Why I’m Glad I Never Learned Flash—and How That Shapes What I Choose to Learn About AI
Back in the early 2000s, everyone told me I should learn Flash. It was the thing—the language of slick websites, cool animations, and interactive experiences. I thought about it, but something held me back. Eventually, Flash disappeared, swept away by HTML5, mobile devices, and changing tech standards. And I’ve never regretted not sinking hours (or years) into mastering it.
That lesson has stuck with me: not every technology is worth learning. The tricky part is figuring out which ones are.

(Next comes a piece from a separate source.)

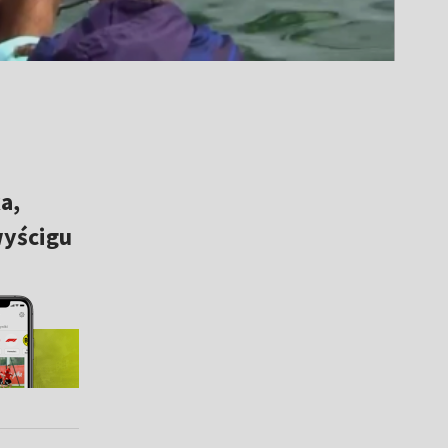
a,
wyścigu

Fast-forward to today, and the same question hovers over artificial intelligence. AI feels massive, like the internet did in the ‘90s—too big to ignore. But it’s also moving so fast that it’s easy to wonder: am I learning something that will still matter in two years? Or am I about to sink time into the next Flash?

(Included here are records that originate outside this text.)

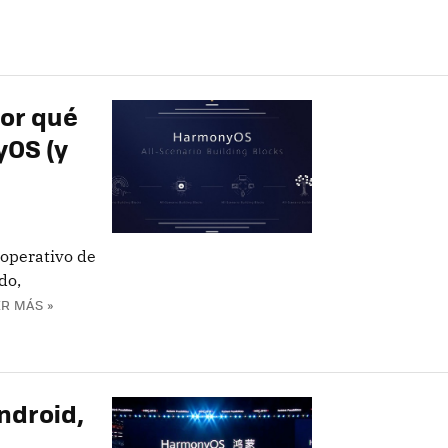
por qué
yOS (y
operativo de
do,
R MÁS »
ndroid,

How I Decide What to Learn in AI
Here’s the framework I’ve been using:
Focus on Foundations, Not Tools
Tools come and go. Flash went. So did Vine. Even ChatGPT will evolve into something else. But the foundation of AI—how models are trained, how prompts shape outputs, how to evaluate trust and bias—those skills translate across platforms. I’d rather learn the concepts than the “hot” app of the moment.Solve Problems I Already Have
I don’t chase AI for AI’s sake. I ask: what’s something I’m already doing that feels repetitive, time-consuming, or expensive? That’s where I test AI first. If it helps, it sticks. If it doesn’t, I move on.Look for Skills That Compound
Some learning creates leverage across everything else I do. For me, that means prompt design, data literacy, and understanding how to evaluate outputs. These compound like learning Excel once did—you can apply them everywhere.Keep the Experimental Mindset
I don’t need to “bet everything” on a single tool. Instead, I run experiments: small, low-stakes tests that show me what’s useful. I treat AI learning less like a college degree and more like a running lab notebook.
The Big Difference from Flash
The difference between Flash and AI is scale. Flash was niche—powerful, but limited. AI isn’t going away. The question isn’t if you should learn it, but how you’ll decide what to learn first.
For me, the lesson is clear: don’t obsess over the shiny tools that might vanish. Invest in understanding the principles, and use them to solve real problems today. That way, even if a tool disappears tomorrow, the time I spent learning won’t.